Ketua Kerja Pemulihan Destinasi dan Promosi Pariwisata NTB Bangkit, Dr Farid Said di mengatakan, cepatnya pemulihan pariwisata NTB ini bisa dilihat dari mulai meningkatnya kunjungan wisatawan ke sejumlah destinasi wisata. Khususnya di Pulau Lombok, terutama di Kota Mataram, serta Mandalika di Kabupaten Lombok Tengah. Begitu juga di Senggigi di Lombok Barat dan kawasan tiga Gili (Trawangan, Air dan Meno) di Kabupaten Lombok Utara.

Awalnya pemulihan pariwisata NTB diperkirakan baru akan terjadi di awal 2019. Namun yang terjadi justru lebih cepat. Hal ini  dikarenakan memang tidak semua destinasi terkena dampak gempa. Kendati terdampak gempa objek wisata tiga gili ternyata relatif cepat pulih, bahkan nampak sejumlah wisatawan mancanegara ikut membantu warga memperbaiki rumah.

"Kawasan tiga Gili di Kabupaten Lombok Utara adalah yang paling cepat proses pemulihannya. Hal ini dipengaruhi banyak pelaku wisata di tiga Gili merupakan orang asing. Ditambah kawasan tiga Gili berdekatan dengan Bali, sehingga membantu proses pemulihan di wilayah itu," ujar Farid

Menurut dia, ini beda dengan Senggigi yang cenderung lebih lambat, karena memang segmen pasar Senggigi lebih kepada menengah ke atas. Beda dengan Trawangan yang menengah ke bawah. Sementara itu, Kota Mataram, juga cepat proses pemulihan pariwisatanya. Pasalnya Mataram merupakan kawasan bisnis dan wisata Meeting, Incentive, Convention, dan Exhibition (MICE) di NTB. Begitu juga dengan Kawasan Ekonomi Khusus (KEK) Mandalika di Lombok Tengah yang tidak terlalu terdampak gempa.

"Secara persentase rata-rata di kawasan Trawangan itu tingkat huunian hotel atau okupansinya mencapai 60 persen, Senggigi masih 20-25 persen dan Mandalika 60-70 persen," terang Farid.

Farid Said yang juga menjabat Wakil Direktur Politeknik Pariwisata (Poltekpar) Lombok ini, mengakui cepatnya proses pemulihan pariwisata NTB tidak terlepas dari dukungan yang diberikan Kementerian Pariwisata dan komitmen Pemerintah Provinsi NTB, terutama dalam meyakinkan pasar bahwa Lombok aman dikunjungi.

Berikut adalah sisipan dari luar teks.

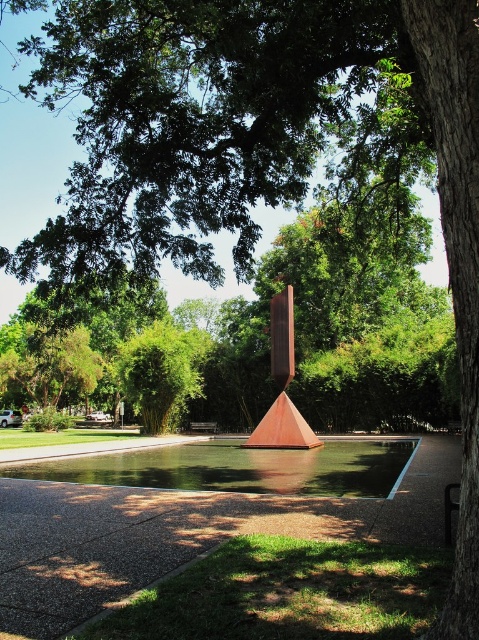
Question: Does green bamboo at center appear over rusty metal sculpture at center?

Choices:
 (A) yes
 (B) no

Answer: (A)

Question: Which object appears farthest from the camera in this image?

Choices:
 (A) green bamboo at center
 (B) rusty metal sculpture at center

Answer: (A)

Question: Can you confirm if green bamboo at center is smaller than rusty metal sculpture at center?

Choices:
 (A) yes
 (B) no

Answer: (B)

Question: Can you confirm if green bamboo at center is positioned above rusty metal sculpture at center?

Choices:
 (A) no
 (B) yes

Answer: (B)

Question: Which object is farther from the camera taking this photo?

Choices:
 (A) green bamboo at center
 (B) rusty metal sculpture at center

Answer: (A)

Melalui acara table top di sejumlah daerah maupun luar negeri.

Selain itu NTB juga mendapat dukungan anggaran dalam proses pemulihan pariwisata NTB yang nilainya mencapai Rp20 miliar.

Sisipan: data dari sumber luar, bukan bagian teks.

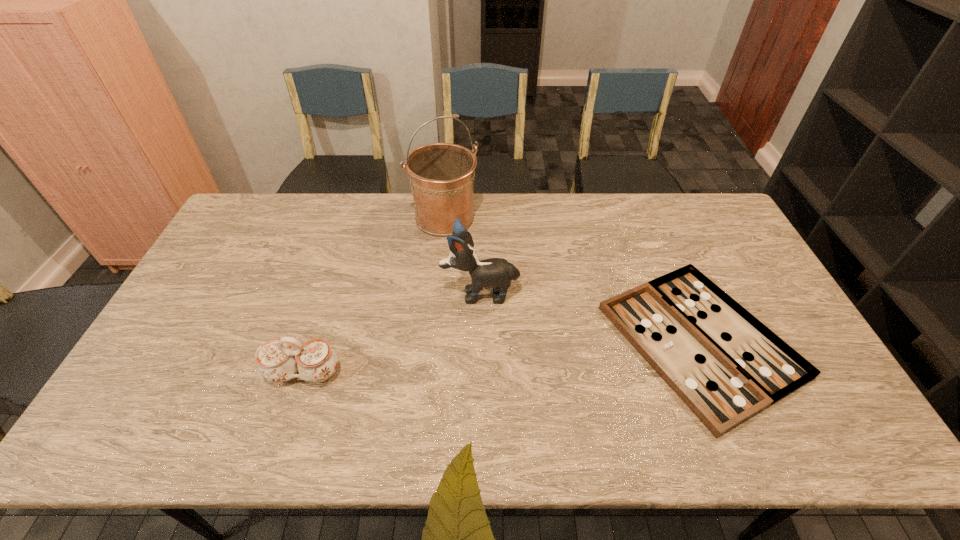
Find the location of a particular element. This screenshot has width=960, height=540. vacant space that's between the farthest object and the shortest object is located at coordinates (572, 280).

Where is `empty space between the tallest object and the leftmost object`? empty space between the tallest object and the leftmost object is located at coordinates point(374,296).

You are a GUI agent. You are given a task and a screenshot of the screen. Output one action in this format:
    pyautogui.click(x=<x>, y=<y>)
    Task: Click on the object that can be found as the closest to the gameboard
    This screenshot has width=960, height=540.
    Given the screenshot: What is the action you would take?
    pyautogui.click(x=498, y=273)

Select which object is the closest to the leftmost object. Please provide its 2D coordinates. Your answer should be formatted as a tuple, i.e. [(x, y)], where the tuple contains the x and y coordinates of a point satisfying the conditions above.

[(498, 273)]

The image size is (960, 540). What are the coordinates of `vacant space that satisfies the following two spatial constraints: 1. on the front-facing side of the third shortest object; 2. by the handle of the second shortest object` in the screenshot? It's located at (480, 373).

This screenshot has width=960, height=540. I want to click on free space that satisfies the following two spatial constraints: 1. on the front-facing side of the puppy; 2. by the handle of the chinaware, so click(480, 373).

In order to click on vacant area in the image that satisfies the following two spatial constraints: 1. on the front-facing side of the third shortest object; 2. on the left side of the rightmost object in this screenshot , I will do `click(480, 341)`.

Locate an element on the screen. Image resolution: width=960 pixels, height=540 pixels. vacant region that satisfies the following two spatial constraints: 1. on the back side of the rightmost object; 2. on the front-facing side of the puppy is located at coordinates (680, 293).

This screenshot has height=540, width=960. I want to click on blank area in the image that satisfies the following two spatial constraints: 1. on the front-facing side of the puppy; 2. by the handle of the chinaware, so click(x=480, y=373).

Locate an element on the screen. The height and width of the screenshot is (540, 960). vacant space that satisfies the following two spatial constraints: 1. on the front-facing side of the third shortest object; 2. by the handle of the leftmost object is located at coordinates (480, 373).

Hal itu diamini General Manager Fave Hotel Yono Sulistyo. Menurutnya pemulihan pariwisata NTB, khususnya di Lombok cepat pasca gempa beruntun. Hal ini ditandai dengan mulai meningkatnya okupansi hotel, khususnya di Kota Mataram.

"Awal gempa memang ada penurunan, tetapi masuk September hunian kamar di Mataram sudah meningkat. Antara 60-70 persen peningkatannya. Prediksi saya ini akan terus meningkat menjelang akhir tahun 2018. Karena banyak kegiatan MICE, khususnya kalangan pemerintahan yang menyelenggarakan kegiatan pada akhir tahun," pungkasnya.

Menteri Pariwisata Arief Yahya pun langsung buka suara. Menpar mengatakan jika sedari awal dirinya optimis pariwisata NTB dapat segera bangkit. Pasalnya seluruh stakeholder berperan aktif untuk membantu membangun kembali NTB. Hal ini juga didukung dengan semangat besar masyarakatnya. 

"Saya telah berkali-kali menyampaikan bahwa spirit itu lebih hebat dari strategi. Semangat kuat ini ditunjukkan oleh masyarakat pariwisata di NTB khususnya Lombok. Kemepar akan terus mengawal promosi pariwisata NTB disegala kesempatan. Sehingga proses recovery akan semakin cepat lagi," ujar Menpar Arief Yahya.